High Court Enforcement for Eviction Services | 101

Updated: Oct 29, 2020


Eviction is a not a word we particularly like here at Shergroup, but it is something we do in our official capacity as High Court Enforcement Officers.

On a day to day basis we are evicting

  • Tenants who have been made the subject of a high court enforcement of Possession Order – usually in the County Court, high court order to evict tenants.

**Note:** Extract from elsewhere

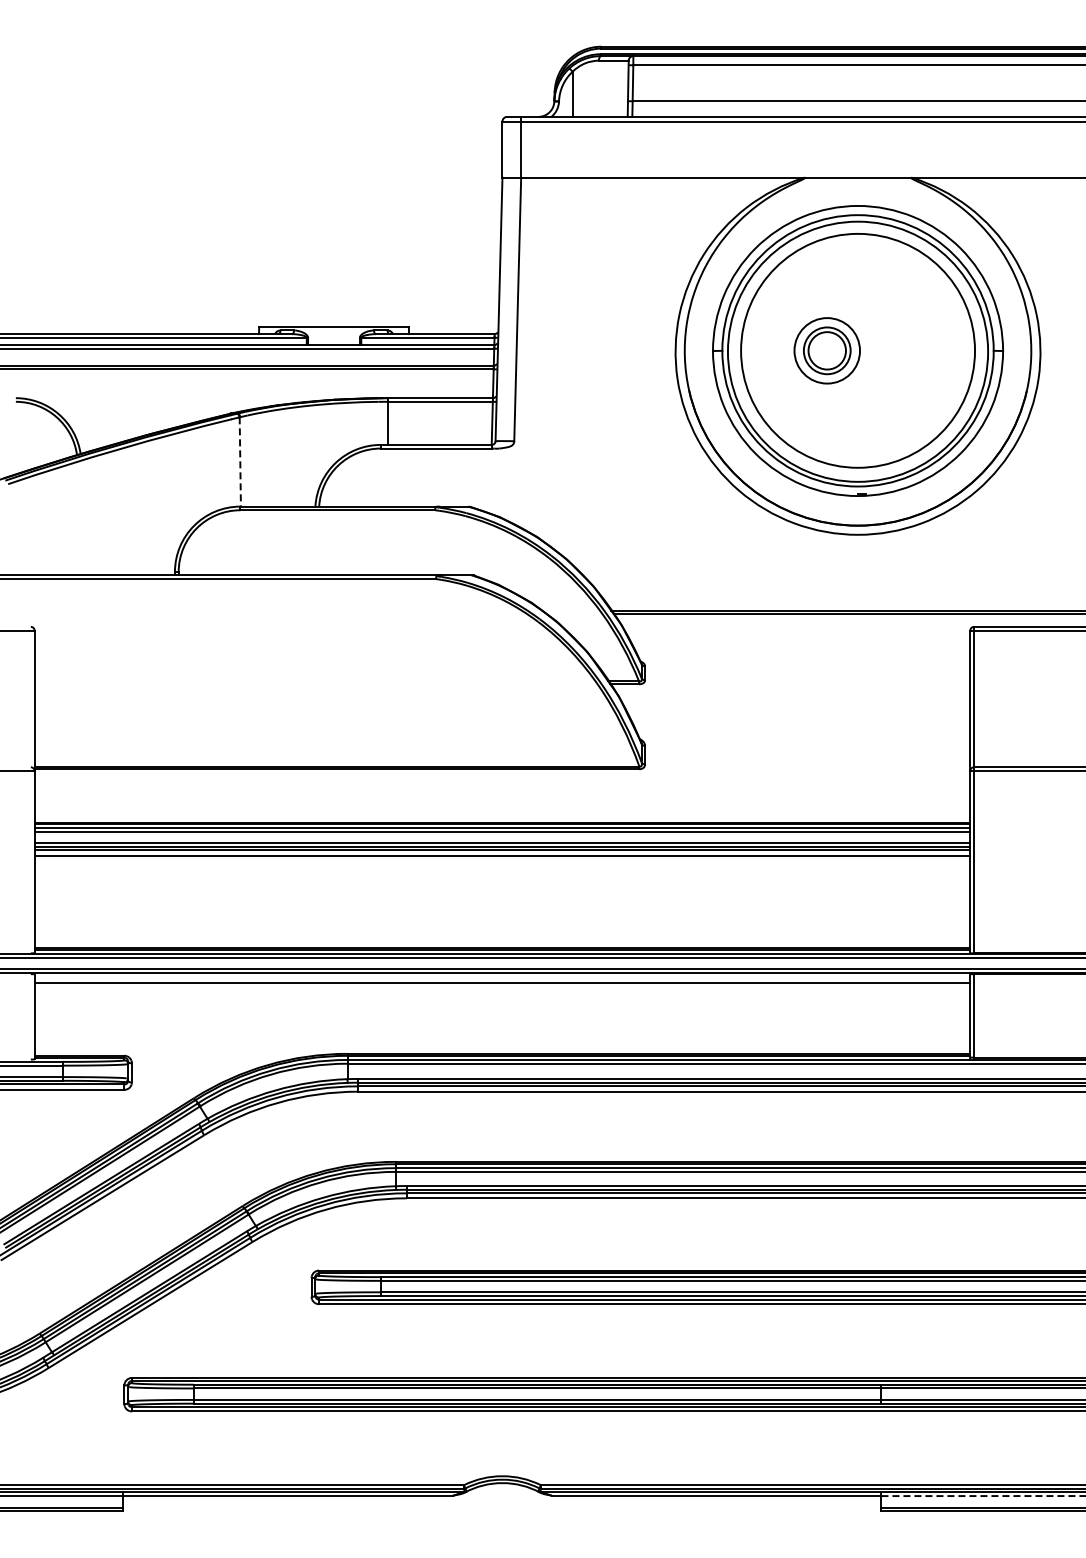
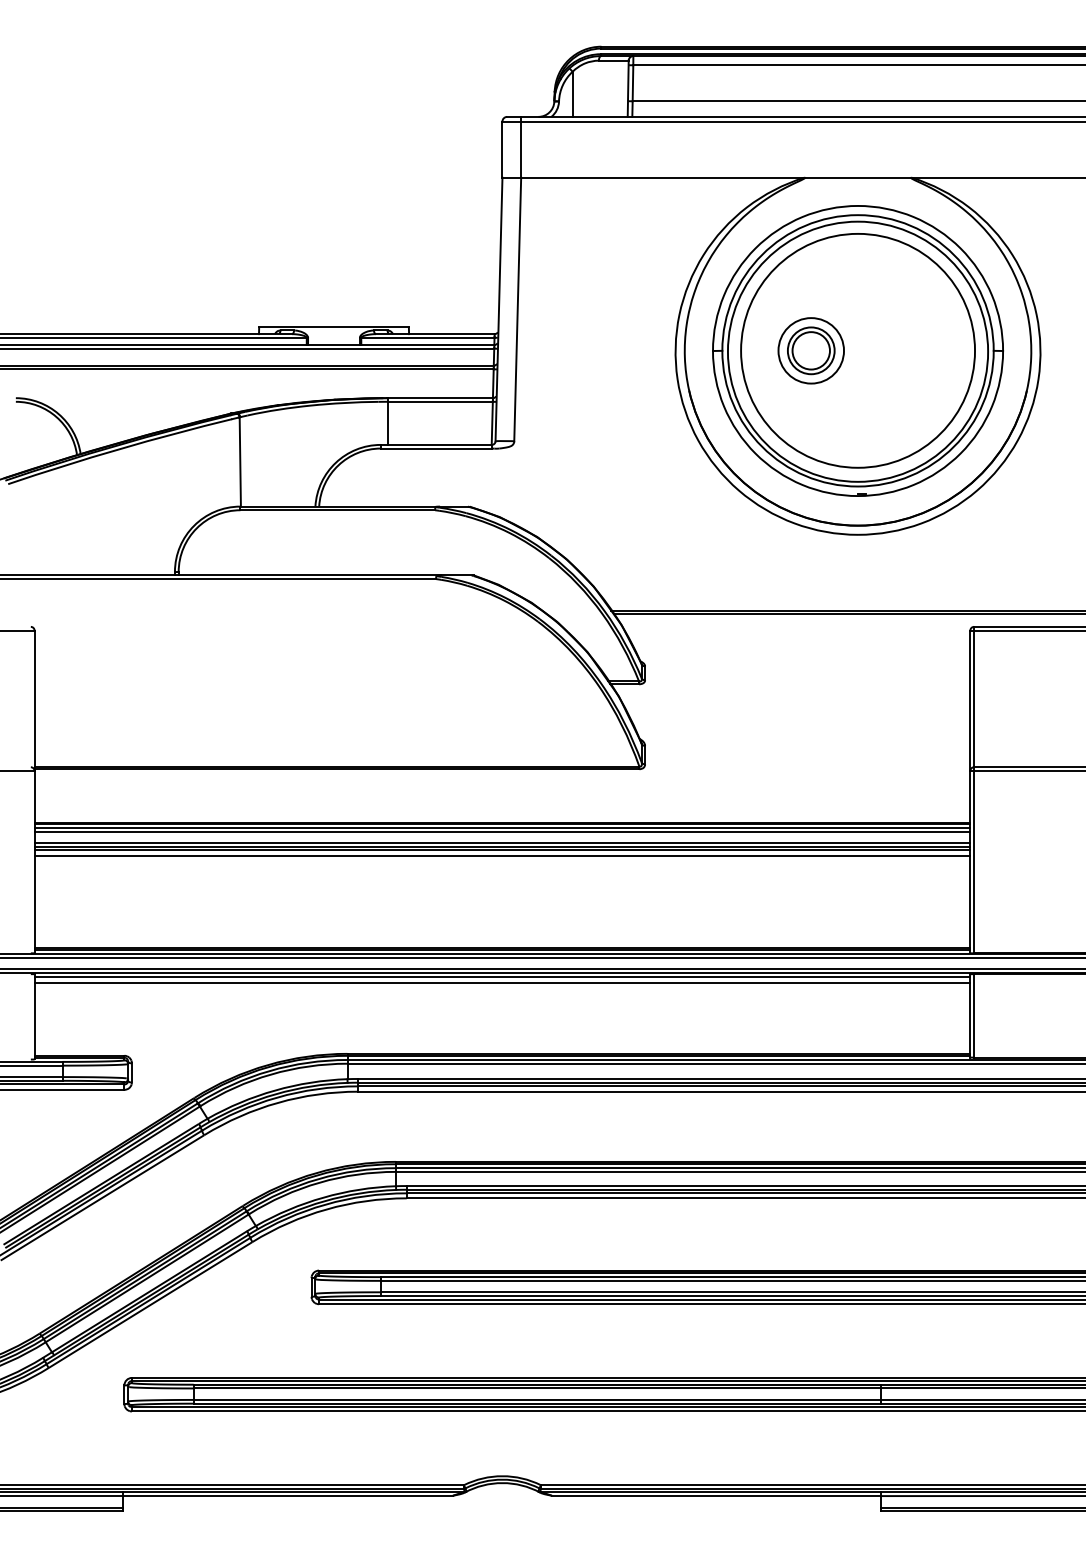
part at (826, 350) position: (826, 350) -> (810, 350)
line at (240, 461): dashed -> solid
line at (502, 977): none -> present
line at (983, 1496): dashed -> solid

  • Travelers who refuse to leave sites where they have set up unauthorized encampments

  • Squatters who have set up refuge in disused commercial premises or just ordinary homes

  • Protesters who have set up camps and come together to voice their protest

Eviction of trespassers, squatters and protesters

Tenants

The most frequent high court eviction process we receive is a county court order for possession that gives permission to transfer the judgment to the High Court for enforcement. A claimant will have to persuade a District Judge to use his or her discretion to make the order allowing for the transfer possession order to high court. Often this will be based on the claimant’s need to have the property returned to them as quickly as possible, so they can re-let, or re-develop the property. Eviction services will help landlords evict tenants from residential property, Residential Tenant Eviction by County Court, Bailiff Eviction, Enforcement of possession orders, Eviction notices are sent before responding to a court order for eviction.

Once the county court order is made, permission has to be obtained from the High Court Writ of Possession to be issued. This step offers a breathing space to a person or family who are about to be evicted. They can at least start to pack up their belongings and plan for alternative accommodation. This leaflet from Shelter offers a plan for a person in this situation (see https://bit.ly/2QUpehP).

Travelers

People with nomadic lifestyles can end up in possession proceedings, where they have set up an unauthorized encampment and the landowner wants to move them on. Whilst the police have their own powers to give the same result, they too are under pressure to deliver within the timescale needed by the landowner and so High Court Enforcement Officers are a parallel service.

Some landowners prefer not to go to Court to get an Order for Possession against travelers – and so using common law powers, High Court Enforcement Officers powers swap out to “agents of the landowner” and using their presence and negotiation skills encourage the travelers to leave. This is a far less intense and expensive way to manage the problem of unauthorized traveler sites and possession can be achieved without hours or planned for a specific date.